WHAT TO DO >>
Apart from the images, every record here needs to be copied exactly.

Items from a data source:
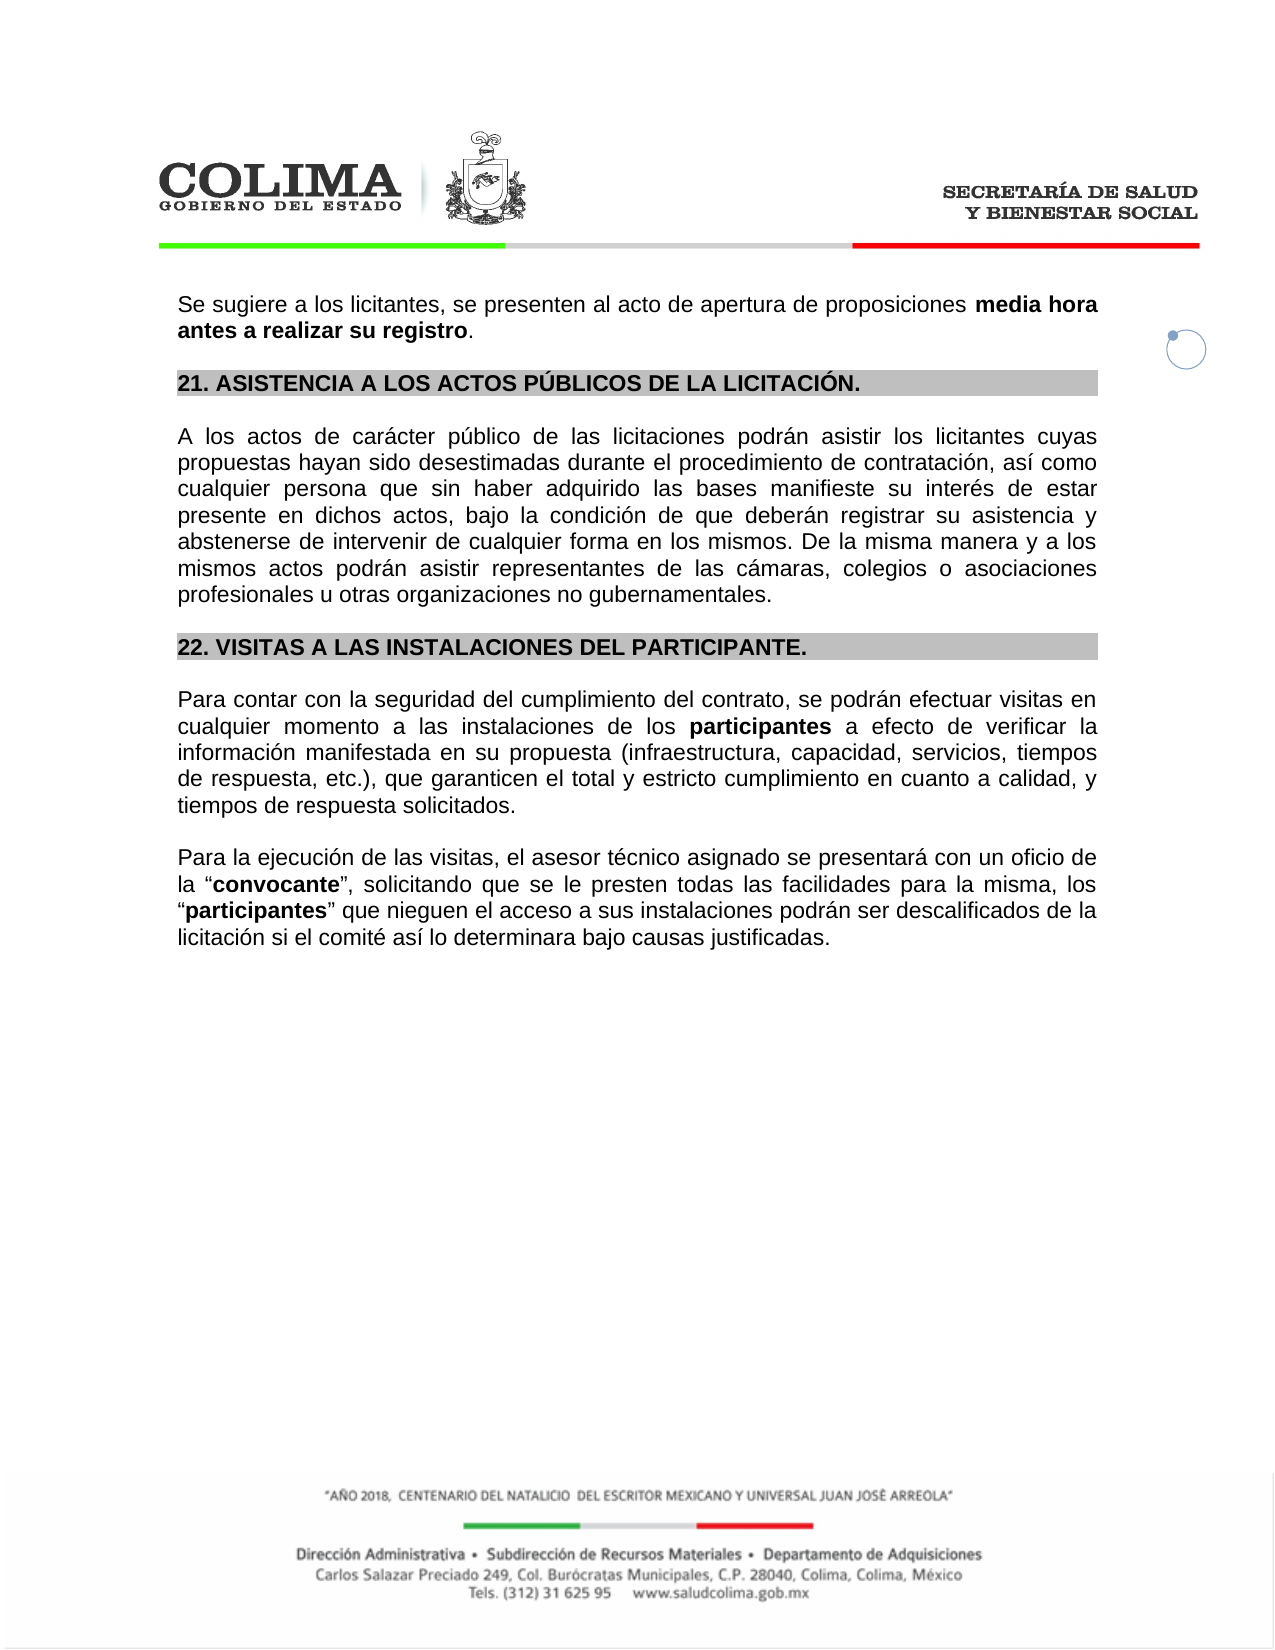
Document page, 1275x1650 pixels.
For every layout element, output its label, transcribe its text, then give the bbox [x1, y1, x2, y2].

text 22. VISITAS A LAS INSTALACIONES DEL PARTICIPANTE. [177, 633, 1098, 660]
text 21. ASISTENCIA A LOS ACTOS PÚBLICOS DE LA LICITACIÓN. [177, 370, 1098, 396]
picture [48, 57, 1275, 257]
picture [4, 1473, 1275, 1650]
text A los actos de carácter público de las licitaciones podrán asistir los licitantes cuyas propuestas hayan sido desestimadas durante el procedimiento de contratación, así como cualquier persona que sin haber adquirido las bases manifieste su interés de estar presente en dichos actos, bajo la condición de que deberán registrar su asistencia y abstenerse de intervenir de cualquier forma en los mismos. De la misma manera y a los mismos actos podrán asistir representantes de las cámaras, colegios o asociaciones profesionales u otras organizaciones no gubernamentales. [177, 423, 1098, 607]
text Para contar con la seguridad del cumplimiento del contrato, se podrán efectuar visitas en cualquier momento a las instalaciones de los participantes a efecto de verificar la información manifestada en su propuesta (infraestructura, capacidad, servicios, tiempos de respuesta, etc.), que garanticen el total y estricto cumplimiento en cuanto a calidad, y tiempos de respuesta solicitados. [177, 686, 1098, 818]
text Para la ejecución de las visitas, el asesor técnico asignado se presentará con un oficio de la “convocante”, solicitando que se le presten todas las facilidades para la misma, los “participantes” que nieguen el acceso a sus instalaciones podrán ser descalificados de la licitación si el comité así lo determinara bajo causas justificadas. [177, 844, 1098, 950]
text Se sugiere a los licitantes, se presenten al acto de apertura de proposiciones media hora antes a realizar su registro. [177, 291, 1098, 344]
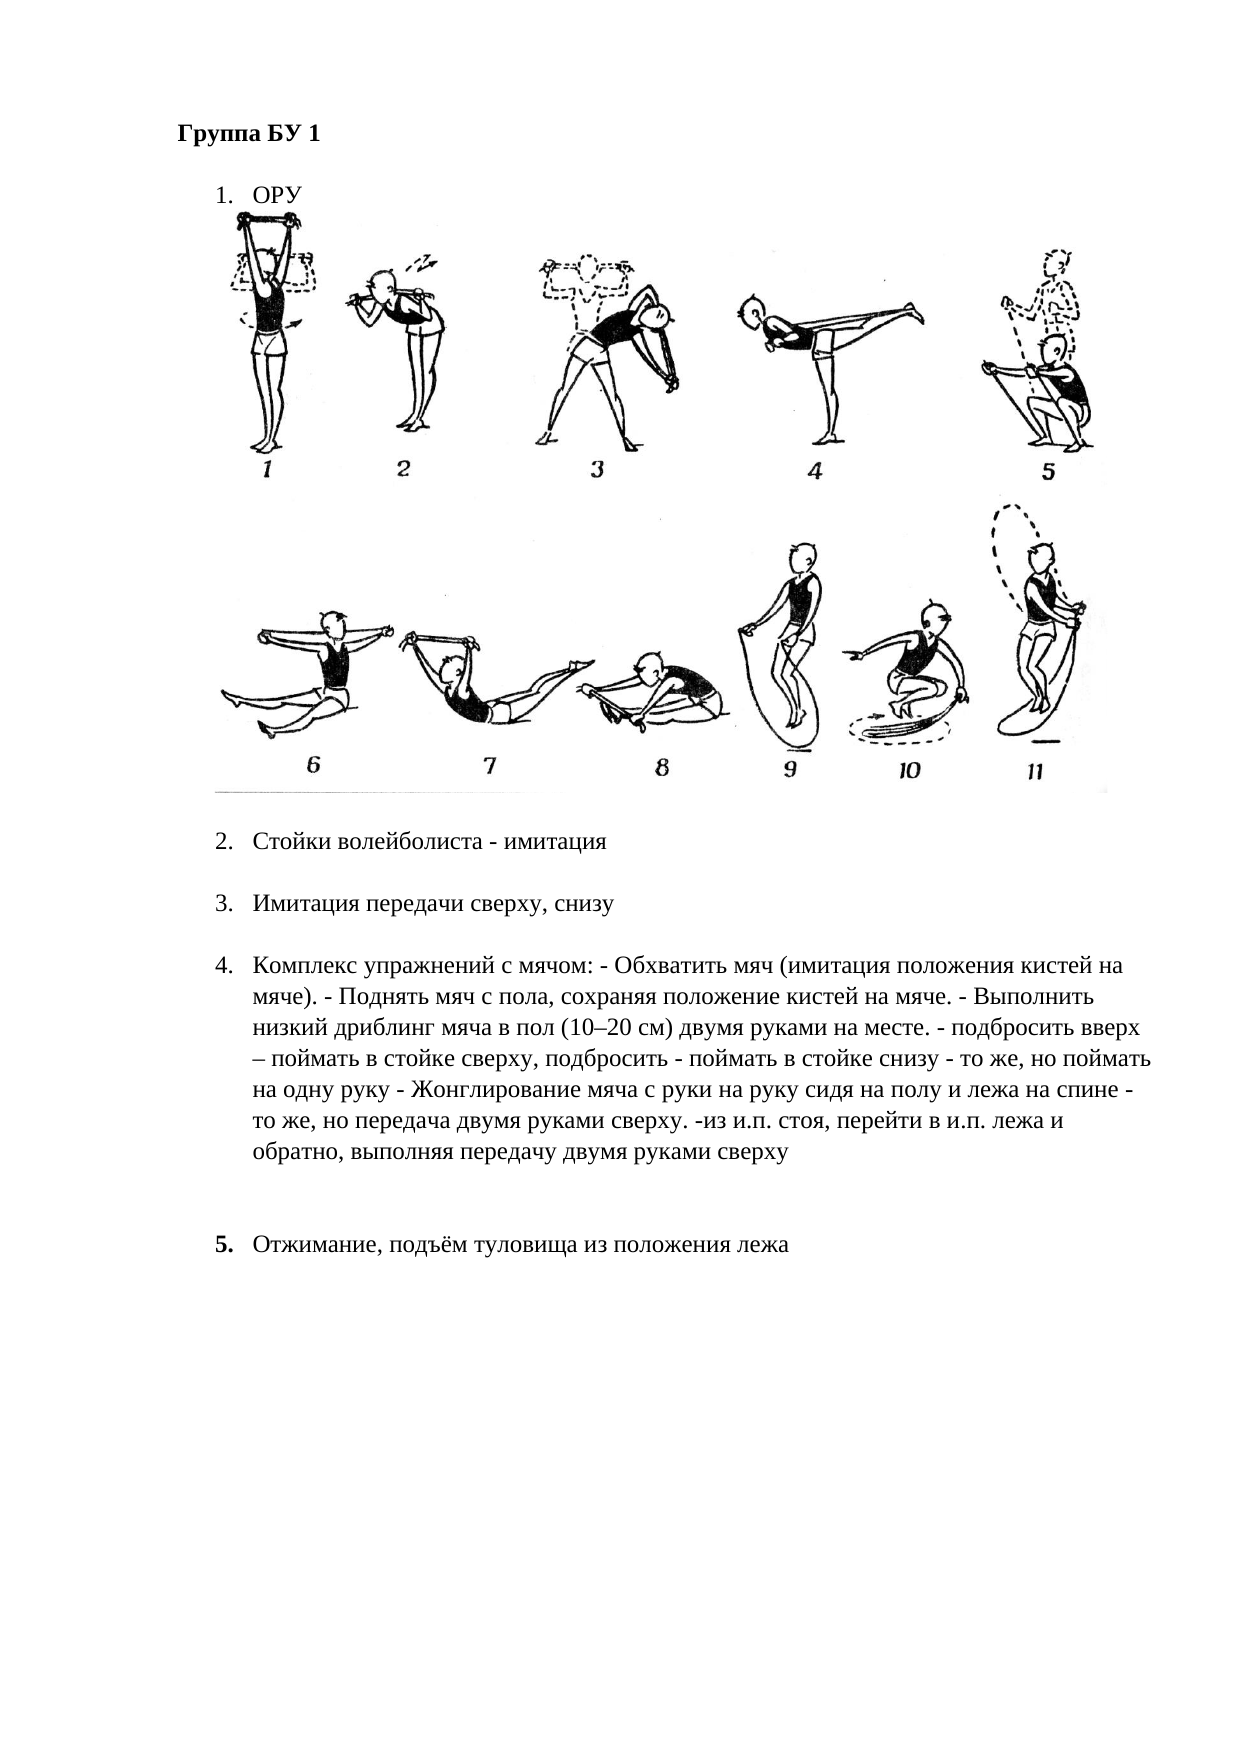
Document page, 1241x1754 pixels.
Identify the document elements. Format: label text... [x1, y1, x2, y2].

list Стойки волейболиста - имитация [215, 826, 1152, 855]
text Группа БУ 1 [177, 118, 1152, 147]
list Отжимание, подъём туловища из положения лежа [215, 1229, 1152, 1258]
list Имитация передачи сверху, снизу [215, 888, 1152, 917]
picture [214, 211, 1108, 793]
list ОРУ [215, 180, 1152, 209]
list Комплекс упражнений с мячом: - Обхватить мяч (имитация положения кистей на мяче). - Поднять мяч с пола, сохраняя положение кистей на мяче. - Выполнить низкий дриблинг мяча в пол (10–20 см) двумя руками на месте. - подбросить вверх – поймать в стойке сверху, подбросить - поймать в стойке снизу - то же, но поймать на одну руку - Жонглирование мяча с руки на руку сидя на полу и лежа на спине - то же, но передача двумя руками сверху. -из и.п. стоя, перейти в и.п. лежа и обратно, выполняя передачу двумя руками сверху [215, 950, 1152, 1165]
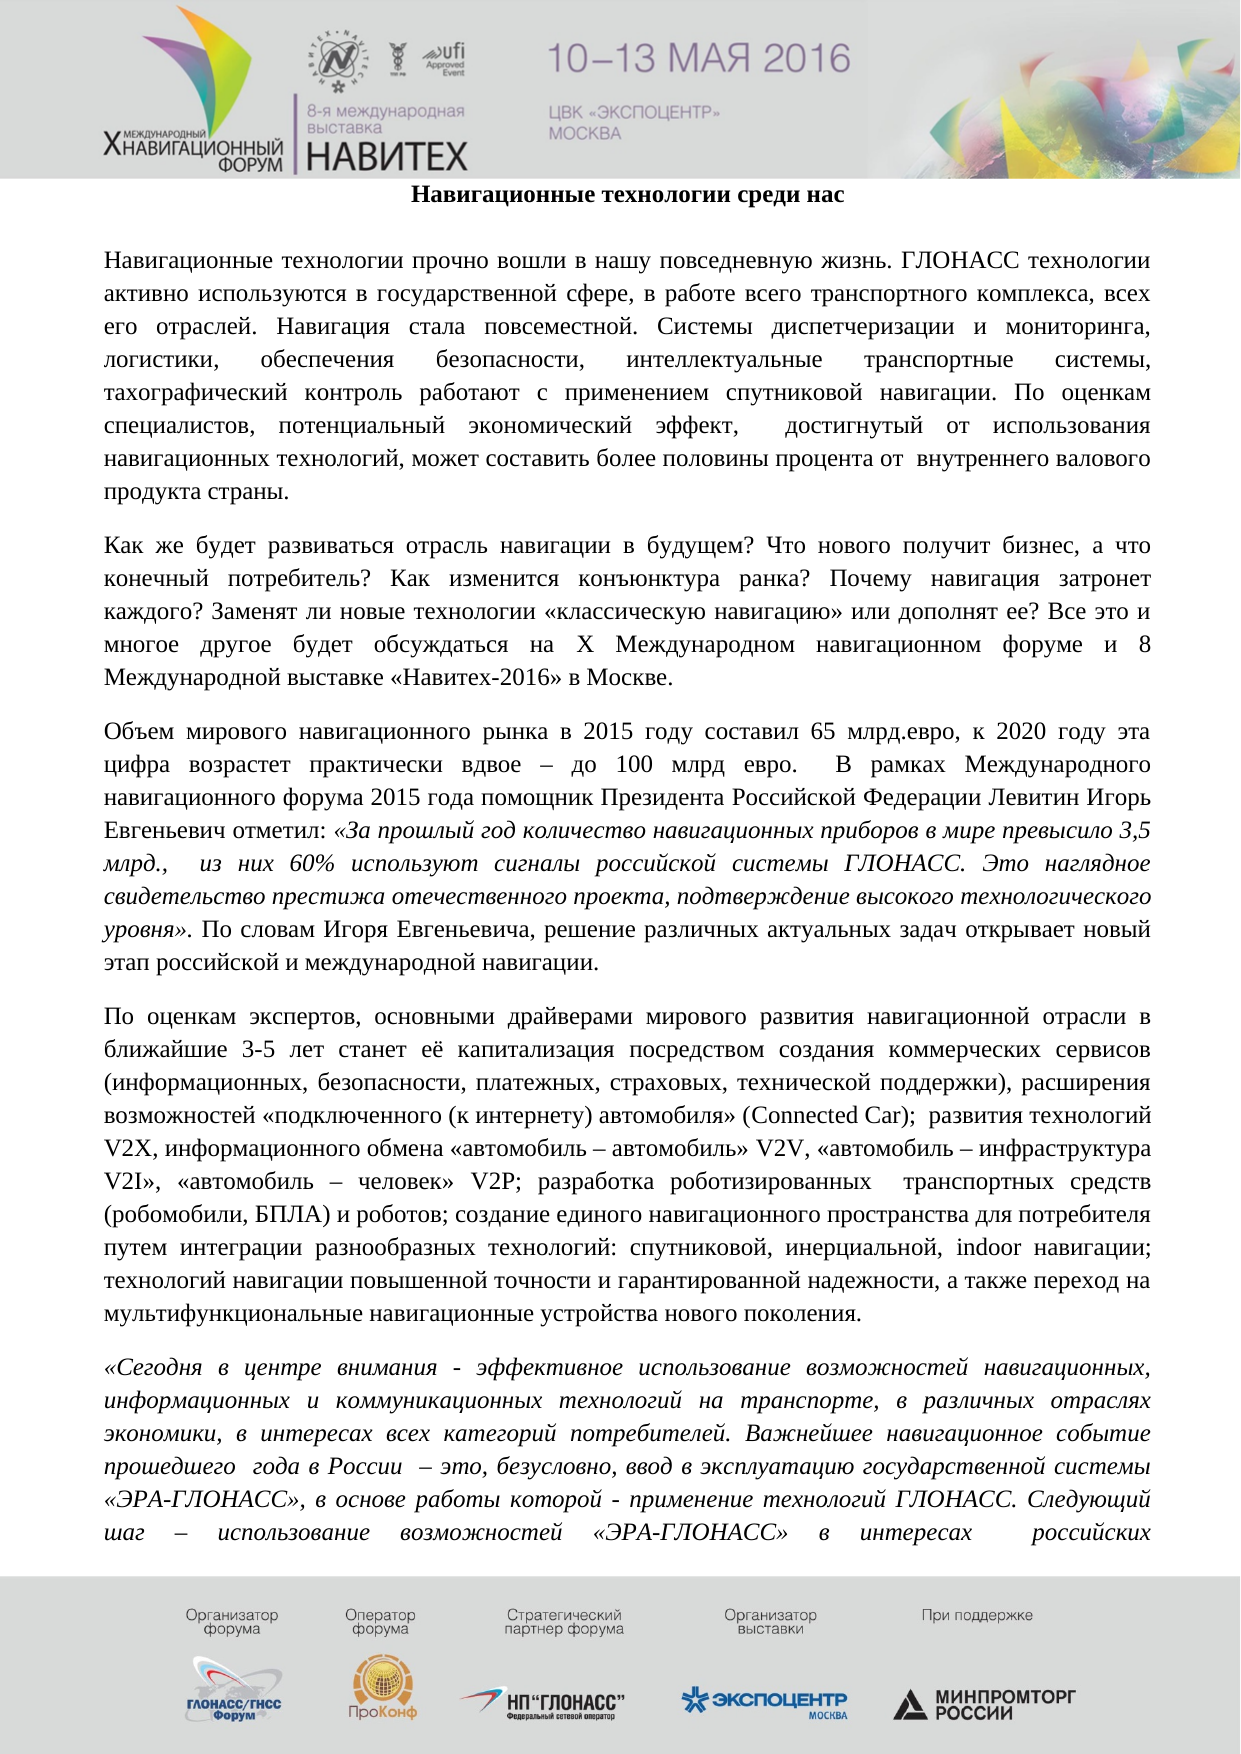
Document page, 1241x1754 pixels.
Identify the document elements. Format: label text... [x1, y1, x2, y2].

picture [0, 0, 1241, 179]
text По оценкам экспертов, основными драйверами мирового развития навигационной отрасли в ближайшие 3-5 лет станет её капитализация посредством создания коммерческих сервисов (информационных, безопасности, платежных, страховых, технической поддержки), расширения возможностей «подключенного (к интернету) автомобиля» (Connected Сar); развития технологий V2X, информационного обмена «автомобиль – автомобиль» V2V, «автомобиль – инфраструктура V2I», «автомобиль – человек» V2P; разработка роботизированных транспортных средств (робомобили, БПЛА) и роботов; создание единого навигационного пространства для потребителя путем интеграции разнообразных технологий: спутниковой, инерциальной, indoor навигации; технологий навигации повышенной точности и гарантированной надежности, а также переход на мультифункциональные навигационные устройства нового поколения. [103, 1001, 1152, 1327]
picture [0, 1576, 1241, 1754]
text Объем мирового навигационного рынка в 2015 году составил 65 млрд.евро, к 2020 году эта цифра возрастет практически вдвое – до 100 млрд евро. В рамках Международного навигационного форума 2015 года помощник Президента Российской Федерации Левитин Игорь Евгеньевич отметил: «За прошлый год количество навигационных приборов в мире превысило 3,5 млрд., из них 60% используют сигналы российской системы ГЛОНАСС. Это наглядное свидетельство престижа отечественного проекта, подтверждение высокого технологического уровня». По словам Игоря Евгеньевича, решение различных актуальных задач открывает новый этап российской и международной навигации. [103, 716, 1152, 976]
text Навигационные технологии прочно вошли в нашу повседневную жизнь. ГЛОНАСС технологии активно используются в государственной сфере, в работе всего транспортного комплекса, всех его отраслей. Навигация стала повсеместной. Системы диспетчеризации и мониторинга, логистики, обеспечения безопасности, интеллектуальные транспортные системы, тахографический контроль работают с применением спутниковой навигации. По оценкам специалистов, потенциальный экономический эффект, достигнутый от использования навигационных технологий, может составить более половины процента от внутреннего валового продукта страны. [103, 245, 1152, 505]
text Как же будет развиваться отрасль навигации в будущем? Что нового получит бизнес, а что конечный потребитель? Как изменится конъюнктура ранка? Почему навигация затронет каждого? Заменят ли новые технологии «классическую навигацию» или дополнят ее? Все это и многое другое будет обсуждаться на X Международном навигационном форуме и 8 Международной выставке «Навитех-2016» в Москве. [103, 530, 1152, 691]
text «Сегодня в центре внимания - эффективное использование возможностей навигационных, информационных и коммуникационных технологий на транспорте, в различных отраслях экономики, в интересах всех категорий потребителей. Важнейшее навигационное событие прошедшего года в России – это, безусловно, ввод в эксплуатацию государственной системы «ЭРА-ГЛОНАСС», в основе работы которой - применение технологий ГЛОНАСС. Следующий шаг – использование возможностей «ЭРА-ГЛОНАСС» в интересах российских автомобилистов, федеральных, ведомственных и региональных систем, бизнеса. Именно это станет главным драйвером развития технологий ГЛОНАСС и российского навигационного рынка» - считает Гурко Александр Олегович, Президент Некоммерческого партнерства «ГЛОНАСС». [103, 1352, 1152, 1546]
text Навигационные технологии среди нас [103, 179, 1152, 208]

WRITTEN REPLY >>
Document page, 1275x1650 pixels.
For every layout element, output its label, transcribe its text, then give the bbox [x1, y1, x2, y2].

text 22. VISITAS A LAS INSTALACIONES DEL PARTICIPANTE. [177, 633, 1098, 660]
text 21. ASISTENCIA A LOS ACTOS PÚBLICOS DE LA LICITACIÓN. [177, 370, 1098, 396]
picture [48, 57, 1275, 257]
picture [4, 1473, 1275, 1650]
text A los actos de carácter público de las licitaciones podrán asistir los licitantes cuyas propuestas hayan sido desestimadas durante el procedimiento de contratación, así como cualquier persona que sin haber adquirido las bases manifieste su interés de estar presente en dichos actos, bajo la condición de que deberán registrar su asistencia y abstenerse de intervenir de cualquier forma en los mismos. De la misma manera y a los mismos actos podrán asistir representantes de las cámaras, colegios o asociaciones profesionales u otras organizaciones no gubernamentales. [177, 423, 1098, 607]
text Para contar con la seguridad del cumplimiento del contrato, se podrán efectuar visitas en cualquier momento a las instalaciones de los participantes a efecto de verificar la información manifestada en su propuesta (infraestructura, capacidad, servicios, tiempos de respuesta, etc.), que garanticen el total y estricto cumplimiento en cuanto a calidad, y tiempos de respuesta solicitados. [177, 686, 1098, 818]
text Para la ejecución de las visitas, el asesor técnico asignado se presentará con un oficio de la “convocante”, solicitando que se le presten todas las facilidades para la misma, los “participantes” que nieguen el acceso a sus instalaciones podrán ser descalificados de la licitación si el comité así lo determinara bajo causas justificadas. [177, 844, 1098, 950]
text Se sugiere a los licitantes, se presenten al acto de apertura de proposiciones media hora antes a realizar su registro. [177, 291, 1098, 344]
Document page, 1241x1754 pixels.
Identify the document elements. Format: label text... [x1, y1, x2, y2].

list Стойки волейболиста - имитация [215, 826, 1152, 855]
text Группа БУ 1 [177, 118, 1152, 147]
list Отжимание, подъём туловища из положения лежа [215, 1229, 1152, 1258]
list Имитация передачи сверху, снизу [215, 888, 1152, 917]
picture [214, 211, 1108, 793]
list ОРУ [215, 180, 1152, 209]
list Комплекс упражнений с мячом: - Обхватить мяч (имитация положения кистей на мяче). - Поднять мяч с пола, сохраняя положение кистей на мяче. - Выполнить низкий дриблинг мяча в пол (10–20 см) двумя руками на месте. - подбросить вверх – поймать в стойке сверху, подбросить - поймать в стойке снизу - то же, но поймать на одну руку - Жонглирование мяча с руки на руку сидя на полу и лежа на спине - то же, но передача двумя руками сверху. -из и.п. стоя, перейти в и.п. лежа и обратно, выполняя передачу двумя руками сверху [215, 950, 1152, 1165]
Document page, 1241x1754 pixels.
Identify the document elements. Format: label text... [x1, y1, x2, y2].

picture [0, 0, 1241, 179]
text По оценкам экспертов, основными драйверами мирового развития навигационной отрасли в ближайшие 3-5 лет станет её капитализация посредством создания коммерческих сервисов (информационных, безопасности, платежных, страховых, технической поддержки), расширения возможностей «подключенного (к интернету) автомобиля» (Connected Сar); развития технологий V2X, информационного обмена «автомобиль – автомобиль» V2V, «автомобиль – инфраструктура V2I», «автомобиль – человек» V2P; разработка роботизированных транспортных средств (робомобили, БПЛА) и роботов; создание единого навигационного пространства для потребителя путем интеграции разнообразных технологий: спутниковой, инерциальной, indoor навигации; технологий навигации повышенной точности и гарантированной надежности, а также переход на мультифункциональные навигационные устройства нового поколения. [103, 1001, 1152, 1327]
picture [0, 1576, 1241, 1754]
text Объем мирового навигационного рынка в 2015 году составил 65 млрд.евро, к 2020 году эта цифра возрастет практически вдвое – до 100 млрд евро. В рамках Международного навигационного форума 2015 года помощник Президента Российской Федерации Левитин Игорь Евгеньевич отметил: «За прошлый год количество навигационных приборов в мире превысило 3,5 млрд., из них 60% используют сигналы российской системы ГЛОНАСС. Это наглядное свидетельство престижа отечественного проекта, подтверждение высокого технологического уровня». По словам Игоря Евгеньевича, решение различных актуальных задач открывает новый этап российской и международной навигации. [103, 716, 1152, 976]
text Навигационные технологии прочно вошли в нашу повседневную жизнь. ГЛОНАСС технологии активно используются в государственной сфере, в работе всего транспортного комплекса, всех его отраслей. Навигация стала повсеместной. Системы диспетчеризации и мониторинга, логистики, обеспечения безопасности, интеллектуальные транспортные системы, тахографический контроль работают с применением спутниковой навигации. По оценкам специалистов, потенциальный экономический эффект, достигнутый от использования навигационных технологий, может составить более половины процента от внутреннего валового продукта страны. [103, 245, 1152, 505]
text Как же будет развиваться отрасль навигации в будущем? Что нового получит бизнес, а что конечный потребитель? Как изменится конъюнктура ранка? Почему навигация затронет каждого? Заменят ли новые технологии «классическую навигацию» или дополнят ее? Все это и многое другое будет обсуждаться на X Международном навигационном форуме и 8 Международной выставке «Навитех-2016» в Москве. [103, 530, 1152, 691]
text «Сегодня в центре внимания - эффективное использование возможностей навигационных, информационных и коммуникационных технологий на транспорте, в различных отраслях экономики, в интересах всех категорий потребителей. Важнейшее навигационное событие прошедшего года в России – это, безусловно, ввод в эксплуатацию государственной системы «ЭРА-ГЛОНАСС», в основе работы которой - применение технологий ГЛОНАСС. Следующий шаг – использование возможностей «ЭРА-ГЛОНАСС» в интересах российских автомобилистов, федеральных, ведомственных и региональных систем, бизнеса. Именно это станет главным драйвером развития технологий ГЛОНАСС и российского навигационного рынка» - считает Гурко Александр Олегович, Президент Некоммерческого партнерства «ГЛОНАСС». [103, 1352, 1152, 1546]
text Навигационные технологии среди нас [103, 179, 1152, 208]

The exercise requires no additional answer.